At some juncture during the purchase of business, whether it be Stelco or the corner store, the question inevitably arises – when is the deal firm and how does one know this? Most deals close and the question rendered moot. For deals that don’t close, the disappointed party may bring action for damages or specific perormance, which is court-ordered compliance with the agreement. The Ontario Superior Court of Justice recently considered a medium-sized transaction entered into between friends for the purchase of a family run marina. The ambitious young purchaser sought to buy out the older vendor who had retirement in his sights. The parties agreed to a straightforward share purchase and sale. The framework for the sale was fleshed out over a series of dinners and meetings. The parties were prudent and consulted their lawyers for preliminary advice. One September evening, a letter of intent (“LOI”) was signed which was a well-drawn, three page document containing of the essential contractual terms such as price and closing date. the parties, as is customary, included a clause that a formal Agreement was to be drafted by their lawyers. Having signed the LOI, the purchaser immediately started working alongside the vendor to learn the ins and outs of the business. Given these circumstances, an objective observer might conclude that the vendor and purchaser had an agreement enforceable by any Court. As it turns out, this was not the case.

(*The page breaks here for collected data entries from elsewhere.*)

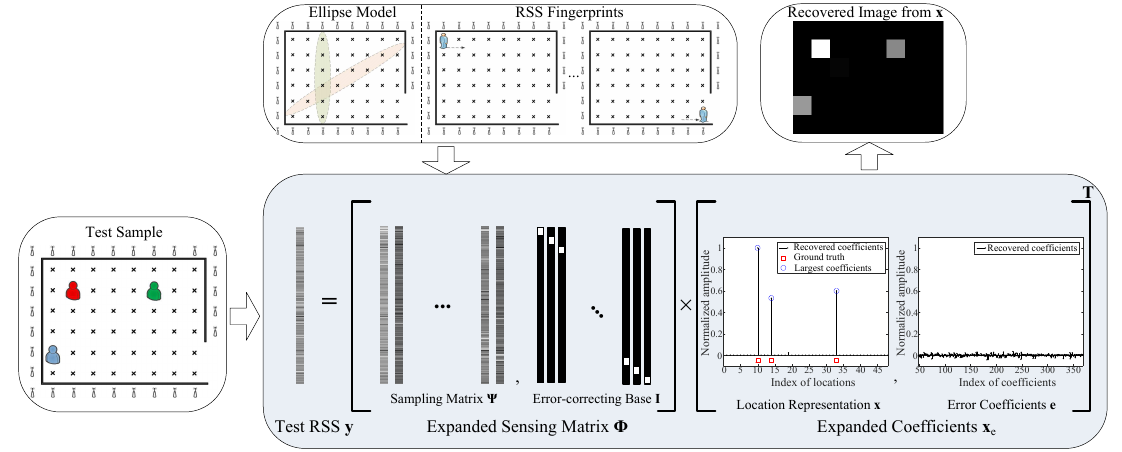
Figure 1. Schematic diagram of enhanced sparse representation-based device-free localization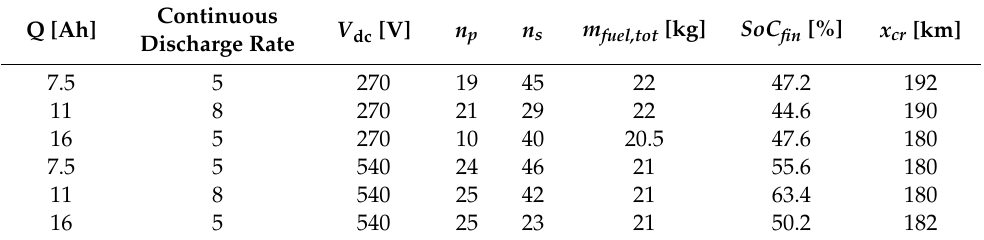
Table 4. Problem 1 for di ff erent cells and the DC-link voltage.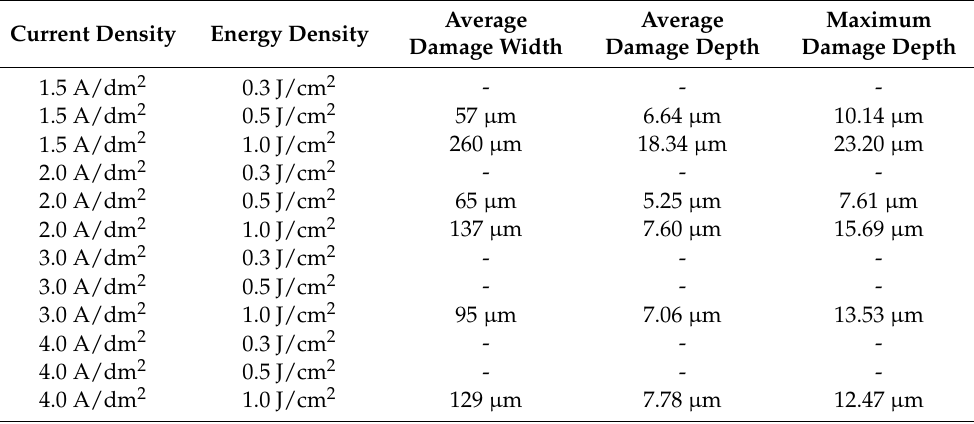
Table 8. Width and depth of laser damage pit of current density group.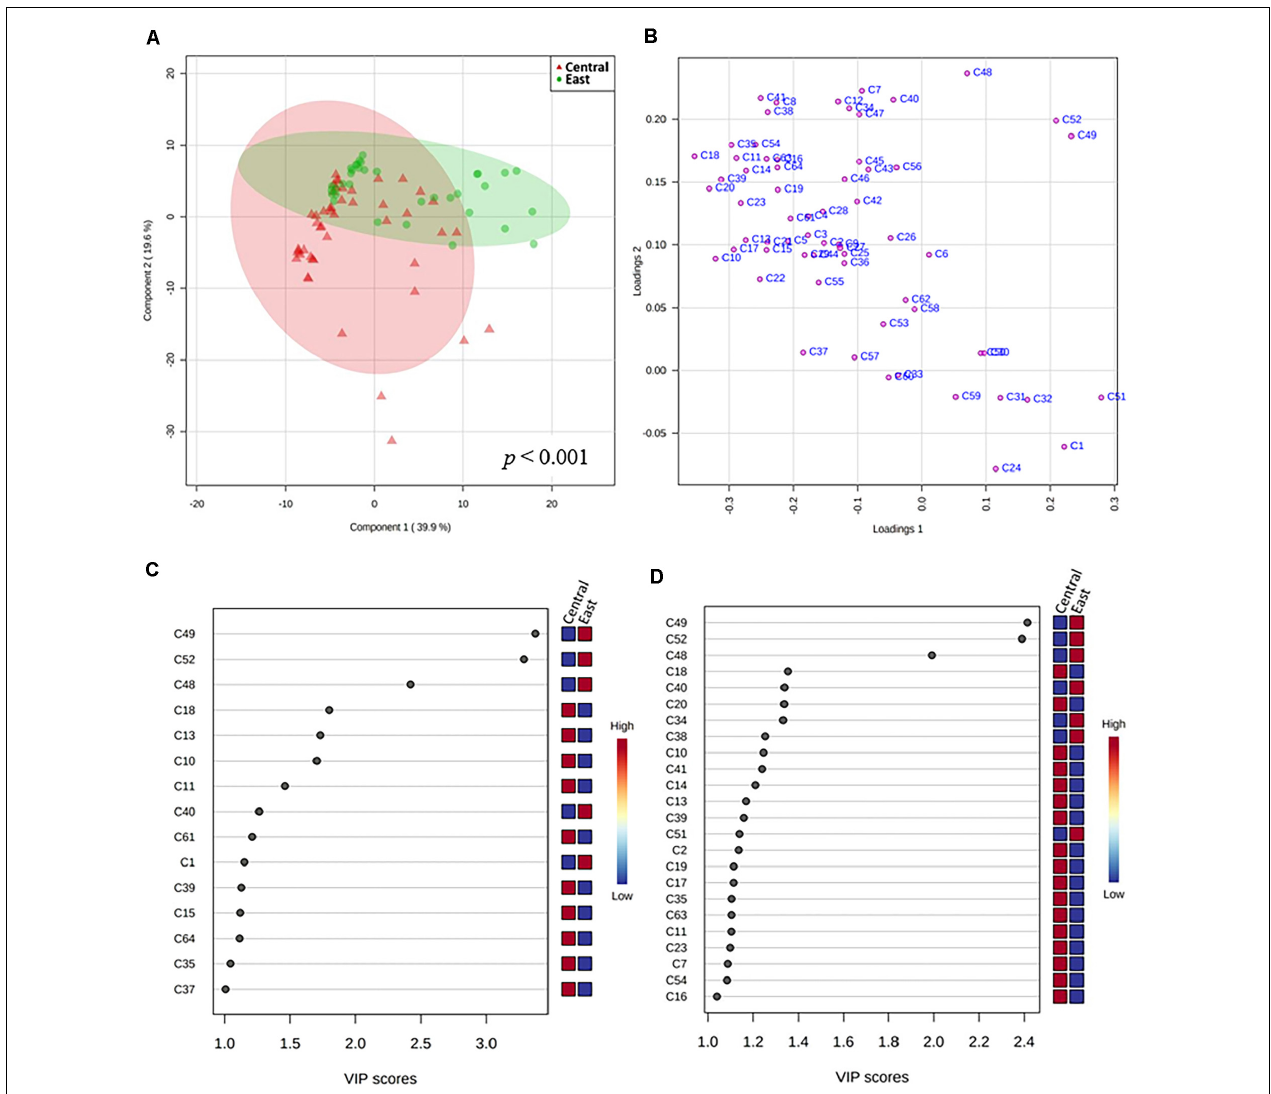
FIGURE 6 | PLS-DA of volatile metabolites from fermentation samples collected from five Central and four East wineries. (A) Score plot showing individual samples from both regions with 95% confidence ellipses for the regions with permutation-obtained p -value of p < 0.001. (B) Loadings plot showing volatile metabolites; Important features in (C) PC1 and (D) PC2 based on variable importance in projection (VIP) values. The colored boxes on the right of the VIP scores indicate the relative concentrations of the corresponding metabolite in each region under study (VIP > 1). Note: Volatile metabolite codes are provided in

After months of negotiating details such as releases on personal guarantees and consulting agreements, the parties were ready to close in December. At this point in time, the vendor simply walked away on the basis that he no longer trusted the purchaser and would not want to turn over his life long marina business.The Court observed that the essential terms had all been agreed to as early as the execution date of the LOI, however, the parties never intended to be legally bound until the final Agrement was signed on the closing. It confirmed the principle that, generally speaking, an LOI is a document of intention not a legal contract.As a practical matter, most commercial LOI’s are drafted with an “agreement to follow” clause. the Court has now confirmed that this clause in and of itself undercuts the deal and in most cases makes it a “no deal”. One party cannot rely upon the LOI as the basic agreement to fall back upon if the other party tries to resile, even at the last minute and even on weak grounds.A technique increasingly employed by parties entering into an LOI to give it some backbone is the inclusion of a breakup fee. A non-refundable deposit can also bring consequence to bear.Threatened or failed closings have legal consequences often tied to the LOI. Legal advice should be sought early in the deal.